» Exercise: Copy the records starting at the line that contains "- **Größe der" and ending after the line that contains "- **Datenträgerstriping**: Es". Replace "Richtlinien" with "Empfehlungen" and leave everything else unchanged.

» The input:
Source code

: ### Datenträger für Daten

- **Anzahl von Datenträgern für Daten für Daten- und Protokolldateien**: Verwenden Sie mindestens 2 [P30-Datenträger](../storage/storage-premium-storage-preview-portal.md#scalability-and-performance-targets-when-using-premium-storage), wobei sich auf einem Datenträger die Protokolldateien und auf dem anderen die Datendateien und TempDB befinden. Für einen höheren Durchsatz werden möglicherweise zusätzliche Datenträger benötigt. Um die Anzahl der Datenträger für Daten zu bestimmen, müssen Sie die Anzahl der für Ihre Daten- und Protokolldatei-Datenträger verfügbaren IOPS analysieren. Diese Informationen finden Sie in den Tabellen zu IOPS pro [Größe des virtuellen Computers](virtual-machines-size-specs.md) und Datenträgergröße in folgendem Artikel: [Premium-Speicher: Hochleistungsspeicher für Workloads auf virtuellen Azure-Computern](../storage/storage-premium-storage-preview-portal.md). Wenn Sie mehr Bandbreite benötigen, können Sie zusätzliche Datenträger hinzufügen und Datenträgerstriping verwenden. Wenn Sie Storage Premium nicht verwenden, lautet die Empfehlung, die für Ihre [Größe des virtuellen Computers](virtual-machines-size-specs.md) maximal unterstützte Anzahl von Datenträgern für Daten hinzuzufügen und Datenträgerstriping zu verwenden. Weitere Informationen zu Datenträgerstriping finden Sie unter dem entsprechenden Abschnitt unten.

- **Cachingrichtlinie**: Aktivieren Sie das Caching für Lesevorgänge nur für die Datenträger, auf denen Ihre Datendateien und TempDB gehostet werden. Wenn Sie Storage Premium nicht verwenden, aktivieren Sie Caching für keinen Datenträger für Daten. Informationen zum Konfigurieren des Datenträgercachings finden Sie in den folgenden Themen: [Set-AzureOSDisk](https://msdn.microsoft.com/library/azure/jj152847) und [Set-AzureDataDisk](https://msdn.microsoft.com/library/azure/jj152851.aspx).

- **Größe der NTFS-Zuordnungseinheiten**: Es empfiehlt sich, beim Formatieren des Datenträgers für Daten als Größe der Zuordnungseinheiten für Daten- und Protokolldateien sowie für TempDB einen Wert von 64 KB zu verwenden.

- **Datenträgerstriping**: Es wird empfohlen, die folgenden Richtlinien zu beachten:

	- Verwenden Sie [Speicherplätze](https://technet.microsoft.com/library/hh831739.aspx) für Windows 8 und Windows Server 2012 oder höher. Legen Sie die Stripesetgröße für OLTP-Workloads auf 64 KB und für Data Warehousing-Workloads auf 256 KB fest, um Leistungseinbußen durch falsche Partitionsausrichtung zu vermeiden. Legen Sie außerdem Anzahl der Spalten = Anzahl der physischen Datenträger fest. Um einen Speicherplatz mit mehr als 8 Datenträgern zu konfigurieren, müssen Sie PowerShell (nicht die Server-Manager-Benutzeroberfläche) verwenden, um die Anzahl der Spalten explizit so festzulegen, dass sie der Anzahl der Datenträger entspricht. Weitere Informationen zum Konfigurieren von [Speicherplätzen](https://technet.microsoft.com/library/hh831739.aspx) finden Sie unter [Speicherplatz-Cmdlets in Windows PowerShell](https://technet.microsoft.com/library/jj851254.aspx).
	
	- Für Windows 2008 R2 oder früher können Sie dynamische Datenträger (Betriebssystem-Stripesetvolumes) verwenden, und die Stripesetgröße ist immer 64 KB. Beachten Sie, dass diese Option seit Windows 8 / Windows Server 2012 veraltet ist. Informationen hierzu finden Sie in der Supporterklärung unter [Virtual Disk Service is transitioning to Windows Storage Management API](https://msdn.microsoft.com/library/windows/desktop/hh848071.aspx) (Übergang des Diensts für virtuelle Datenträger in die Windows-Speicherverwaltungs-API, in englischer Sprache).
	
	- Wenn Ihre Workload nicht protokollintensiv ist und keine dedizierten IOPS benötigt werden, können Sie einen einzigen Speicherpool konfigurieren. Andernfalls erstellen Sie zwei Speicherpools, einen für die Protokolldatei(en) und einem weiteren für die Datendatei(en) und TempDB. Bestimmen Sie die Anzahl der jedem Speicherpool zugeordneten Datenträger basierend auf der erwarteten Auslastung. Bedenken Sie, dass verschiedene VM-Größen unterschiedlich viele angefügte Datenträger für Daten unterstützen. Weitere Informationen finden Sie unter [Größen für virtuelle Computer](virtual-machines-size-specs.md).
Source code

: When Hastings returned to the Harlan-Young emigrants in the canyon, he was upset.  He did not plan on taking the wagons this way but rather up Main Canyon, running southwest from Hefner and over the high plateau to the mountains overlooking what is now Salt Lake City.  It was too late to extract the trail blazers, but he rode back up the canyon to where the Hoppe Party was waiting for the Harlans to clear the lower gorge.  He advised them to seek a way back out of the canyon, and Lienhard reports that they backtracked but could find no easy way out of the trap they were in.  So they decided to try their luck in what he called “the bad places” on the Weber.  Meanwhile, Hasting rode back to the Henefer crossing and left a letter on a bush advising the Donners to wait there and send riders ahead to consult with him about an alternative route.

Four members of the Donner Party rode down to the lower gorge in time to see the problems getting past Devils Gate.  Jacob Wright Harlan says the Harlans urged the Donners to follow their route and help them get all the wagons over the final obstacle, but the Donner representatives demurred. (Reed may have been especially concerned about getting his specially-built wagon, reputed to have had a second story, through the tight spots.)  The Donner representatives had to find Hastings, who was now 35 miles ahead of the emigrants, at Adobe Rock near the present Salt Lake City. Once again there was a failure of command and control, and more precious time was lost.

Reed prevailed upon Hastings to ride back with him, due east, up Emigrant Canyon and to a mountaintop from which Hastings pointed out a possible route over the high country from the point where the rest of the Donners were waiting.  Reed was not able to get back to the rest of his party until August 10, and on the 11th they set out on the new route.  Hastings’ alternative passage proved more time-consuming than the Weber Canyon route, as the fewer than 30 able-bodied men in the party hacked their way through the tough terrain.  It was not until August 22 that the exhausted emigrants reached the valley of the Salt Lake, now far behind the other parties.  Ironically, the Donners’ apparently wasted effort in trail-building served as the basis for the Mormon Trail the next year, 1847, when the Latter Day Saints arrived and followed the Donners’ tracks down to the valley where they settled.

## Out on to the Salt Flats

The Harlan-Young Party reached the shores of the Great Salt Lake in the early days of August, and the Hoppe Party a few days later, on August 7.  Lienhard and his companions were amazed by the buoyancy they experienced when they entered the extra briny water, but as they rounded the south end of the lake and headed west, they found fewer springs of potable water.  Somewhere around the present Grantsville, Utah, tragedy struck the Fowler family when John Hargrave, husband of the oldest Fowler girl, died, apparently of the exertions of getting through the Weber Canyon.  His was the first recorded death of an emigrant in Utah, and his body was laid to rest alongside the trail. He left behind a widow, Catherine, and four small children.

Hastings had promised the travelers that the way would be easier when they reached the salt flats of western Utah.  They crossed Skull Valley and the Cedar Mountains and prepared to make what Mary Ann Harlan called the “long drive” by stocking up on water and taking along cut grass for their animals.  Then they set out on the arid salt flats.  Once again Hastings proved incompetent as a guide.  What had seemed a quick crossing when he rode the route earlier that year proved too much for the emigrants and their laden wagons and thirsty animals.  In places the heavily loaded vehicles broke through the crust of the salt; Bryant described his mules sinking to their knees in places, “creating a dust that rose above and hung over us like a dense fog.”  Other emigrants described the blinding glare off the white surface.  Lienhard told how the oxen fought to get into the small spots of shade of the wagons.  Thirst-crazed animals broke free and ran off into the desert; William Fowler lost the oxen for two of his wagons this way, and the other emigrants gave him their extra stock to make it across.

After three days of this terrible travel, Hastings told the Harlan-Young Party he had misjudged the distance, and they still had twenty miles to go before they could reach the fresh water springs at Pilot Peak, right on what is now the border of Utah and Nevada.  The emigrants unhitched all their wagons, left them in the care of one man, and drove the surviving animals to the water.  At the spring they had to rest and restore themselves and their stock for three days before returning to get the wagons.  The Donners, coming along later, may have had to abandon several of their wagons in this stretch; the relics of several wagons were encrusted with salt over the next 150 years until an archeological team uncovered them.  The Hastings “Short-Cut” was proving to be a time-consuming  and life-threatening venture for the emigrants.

» Solution for this problem:
- **Größe der NTFS-Zuordnungseinheiten**: Es empfiehlt sich, beim Formatieren des Datenträgers für Daten als Größe der Zuordnungseinheiten für Daten- und Protokolldateien sowie für TempDB einen Wert von 64 KB zu verwenden.

- **Datenträgerstriping**: Es wird empfohlen, die folgenden Empfehlungen zu beachten:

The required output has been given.